WHAT TO WORK ON: Locate every line in the records below that contains the word "este", and copy each one in full.

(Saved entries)
:::::
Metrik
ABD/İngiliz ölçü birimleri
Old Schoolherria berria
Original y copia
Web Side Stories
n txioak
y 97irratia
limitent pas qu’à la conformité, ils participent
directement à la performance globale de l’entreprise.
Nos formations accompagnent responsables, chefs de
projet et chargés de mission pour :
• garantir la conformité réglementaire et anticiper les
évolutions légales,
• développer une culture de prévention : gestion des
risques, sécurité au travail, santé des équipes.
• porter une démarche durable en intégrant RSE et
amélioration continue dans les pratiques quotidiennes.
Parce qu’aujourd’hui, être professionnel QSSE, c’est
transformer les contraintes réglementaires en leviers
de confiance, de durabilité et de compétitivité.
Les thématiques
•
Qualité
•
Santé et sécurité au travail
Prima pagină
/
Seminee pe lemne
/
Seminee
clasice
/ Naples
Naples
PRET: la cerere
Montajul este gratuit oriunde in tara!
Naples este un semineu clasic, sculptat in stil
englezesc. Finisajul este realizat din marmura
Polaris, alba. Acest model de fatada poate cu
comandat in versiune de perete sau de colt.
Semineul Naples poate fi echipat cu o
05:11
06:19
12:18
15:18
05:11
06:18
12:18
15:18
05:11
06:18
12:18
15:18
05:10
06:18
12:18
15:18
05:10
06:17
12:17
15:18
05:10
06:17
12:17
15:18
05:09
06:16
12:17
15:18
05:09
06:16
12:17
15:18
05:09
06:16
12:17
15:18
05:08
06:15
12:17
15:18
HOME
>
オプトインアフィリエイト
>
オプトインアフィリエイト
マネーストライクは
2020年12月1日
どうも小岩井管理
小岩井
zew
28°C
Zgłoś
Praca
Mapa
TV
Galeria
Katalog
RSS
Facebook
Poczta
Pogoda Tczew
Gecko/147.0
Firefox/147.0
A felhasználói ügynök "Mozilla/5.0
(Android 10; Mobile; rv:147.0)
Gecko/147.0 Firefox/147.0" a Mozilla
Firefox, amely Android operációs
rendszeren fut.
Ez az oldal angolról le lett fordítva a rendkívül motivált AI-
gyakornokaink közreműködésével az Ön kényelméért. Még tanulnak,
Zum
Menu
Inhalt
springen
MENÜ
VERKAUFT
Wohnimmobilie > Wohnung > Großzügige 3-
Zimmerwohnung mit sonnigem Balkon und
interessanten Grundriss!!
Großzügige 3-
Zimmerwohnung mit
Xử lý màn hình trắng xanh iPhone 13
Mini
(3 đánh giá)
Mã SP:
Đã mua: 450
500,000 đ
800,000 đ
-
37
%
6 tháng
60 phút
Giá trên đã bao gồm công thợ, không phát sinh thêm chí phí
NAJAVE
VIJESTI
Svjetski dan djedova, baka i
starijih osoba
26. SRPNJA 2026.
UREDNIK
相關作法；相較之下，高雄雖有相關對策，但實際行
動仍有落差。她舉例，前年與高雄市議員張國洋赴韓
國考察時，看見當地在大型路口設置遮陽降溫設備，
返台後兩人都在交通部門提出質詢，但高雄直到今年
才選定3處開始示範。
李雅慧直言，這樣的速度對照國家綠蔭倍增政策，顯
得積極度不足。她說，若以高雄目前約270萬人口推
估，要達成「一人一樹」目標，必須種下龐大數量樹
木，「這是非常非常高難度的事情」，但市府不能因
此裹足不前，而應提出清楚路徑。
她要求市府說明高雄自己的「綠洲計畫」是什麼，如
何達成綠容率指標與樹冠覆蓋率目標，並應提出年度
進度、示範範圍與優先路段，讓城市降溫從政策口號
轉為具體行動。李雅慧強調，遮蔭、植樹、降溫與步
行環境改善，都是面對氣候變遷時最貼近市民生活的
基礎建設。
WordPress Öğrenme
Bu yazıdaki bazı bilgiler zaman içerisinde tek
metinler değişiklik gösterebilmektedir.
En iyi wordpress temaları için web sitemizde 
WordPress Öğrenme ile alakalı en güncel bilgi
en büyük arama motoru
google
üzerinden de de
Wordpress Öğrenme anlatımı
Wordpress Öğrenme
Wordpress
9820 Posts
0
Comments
:::::
EXERCISE RESPONSE:
Montajul este gratuit oriunde in tara!
Naples este un semineu clasic, sculptat in stil
englezesc. Finisajul este realizat din marmura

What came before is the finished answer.